Right.” Rachel shoves her camera into her bag. “I think I’ve gone as far as I can on the forensic front.” Her voice is flat with the kind of weariness that comes with extreme concentration.

Elin’s eyes once again travel over Bea’s body. Maybe she’s imagining it, but she can smell the blood in the air, starting to turn—a musky, metallic tang. Her stomach flips.

“Any sign of a phone?” she says to Steed, thinking of the call Bea made when Tom left her in the meeting room.

Rachel pulls down her hood to reveal wet hair, a ring of indentation marking her forehead where the hood has gripped her flesh. “Doesn’t look like she had anything on her when she went over, unless it went into the sea. Unlikely, given where the body was found. Nothing with Leon?”

“No. I did find her suitcase, but no phone was inside.”

“She’d have had it on her, wouldn’t she?” Steed steps forward. He, too, is now red—the telltale mark of sunburn forming on his cheeks. He stretches, his shirt patchy with sweat, individual continents starting to overlap across his muscles like tectonic plates.

“I’d have thought so. No sign of anything else? Leon found a mark in the grass on top of the cliff. We thought she may have dropped something, knocked it over with her.”

“Not that I can see, sorry.” Rachel’s climbing out of her suit. “Is Leon finished?”

“Yes. He’s packing up.”

“You’re happy with everything?” Steed murmurs.

“More or less. CCTV’s pretty conclusive, an accident rather than anything more sinister, but a few things are bothering me about why she was here. I need a bit more time to think it through.”

“Makes sense. What are you going to do about the scene?”

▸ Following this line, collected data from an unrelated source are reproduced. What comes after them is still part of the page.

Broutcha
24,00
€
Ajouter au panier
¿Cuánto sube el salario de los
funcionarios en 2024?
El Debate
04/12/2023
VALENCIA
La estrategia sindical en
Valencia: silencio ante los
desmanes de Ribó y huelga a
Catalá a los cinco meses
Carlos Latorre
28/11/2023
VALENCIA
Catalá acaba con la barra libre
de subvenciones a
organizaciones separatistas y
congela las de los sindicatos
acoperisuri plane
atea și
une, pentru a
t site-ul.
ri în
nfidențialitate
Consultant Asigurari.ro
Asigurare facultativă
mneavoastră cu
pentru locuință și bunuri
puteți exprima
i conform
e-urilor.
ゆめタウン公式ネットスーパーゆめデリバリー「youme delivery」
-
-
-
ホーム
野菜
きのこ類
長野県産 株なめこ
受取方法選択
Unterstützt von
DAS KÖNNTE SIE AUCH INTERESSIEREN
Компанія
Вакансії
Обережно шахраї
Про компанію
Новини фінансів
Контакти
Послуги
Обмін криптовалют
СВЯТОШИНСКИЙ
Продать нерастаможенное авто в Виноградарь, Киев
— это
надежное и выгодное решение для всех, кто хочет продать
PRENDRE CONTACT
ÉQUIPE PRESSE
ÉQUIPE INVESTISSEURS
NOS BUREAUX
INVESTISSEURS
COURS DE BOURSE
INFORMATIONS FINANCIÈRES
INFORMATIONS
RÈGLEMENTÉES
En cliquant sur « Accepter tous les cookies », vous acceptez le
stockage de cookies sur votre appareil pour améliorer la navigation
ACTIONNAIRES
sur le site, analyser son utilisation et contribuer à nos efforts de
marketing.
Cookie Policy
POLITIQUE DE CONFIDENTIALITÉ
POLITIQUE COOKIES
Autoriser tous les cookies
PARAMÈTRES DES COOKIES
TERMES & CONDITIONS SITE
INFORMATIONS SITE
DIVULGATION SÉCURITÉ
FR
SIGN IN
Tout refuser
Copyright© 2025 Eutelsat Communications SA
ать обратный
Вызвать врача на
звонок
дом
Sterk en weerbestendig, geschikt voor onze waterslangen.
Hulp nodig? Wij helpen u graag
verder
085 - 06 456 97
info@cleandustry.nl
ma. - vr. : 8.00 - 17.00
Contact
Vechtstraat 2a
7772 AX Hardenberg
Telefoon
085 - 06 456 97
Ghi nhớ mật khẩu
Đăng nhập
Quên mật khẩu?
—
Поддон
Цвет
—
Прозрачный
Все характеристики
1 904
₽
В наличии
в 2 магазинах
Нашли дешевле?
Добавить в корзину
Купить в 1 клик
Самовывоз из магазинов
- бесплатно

“Release it, get her to the hospital mortuary. I’m going to run everything past the DCI now. If she agrees, I’ll call for the police boat.” It’s a big decision to release the scene, but they have the evidence they need, regardless of the backstory to Bea being here. Steed nods.

Elin picks her way back over the rocks, but this time as she navigates the uneven surface, she’s slower—it feels like she’s wading through mud. Her stomach growls. She glances at her watch: past lunchtime. Food and drink are calling.

Jumping off the rocks and onto the beach, she walks toward the shade beneath a rocky overhang of cliff.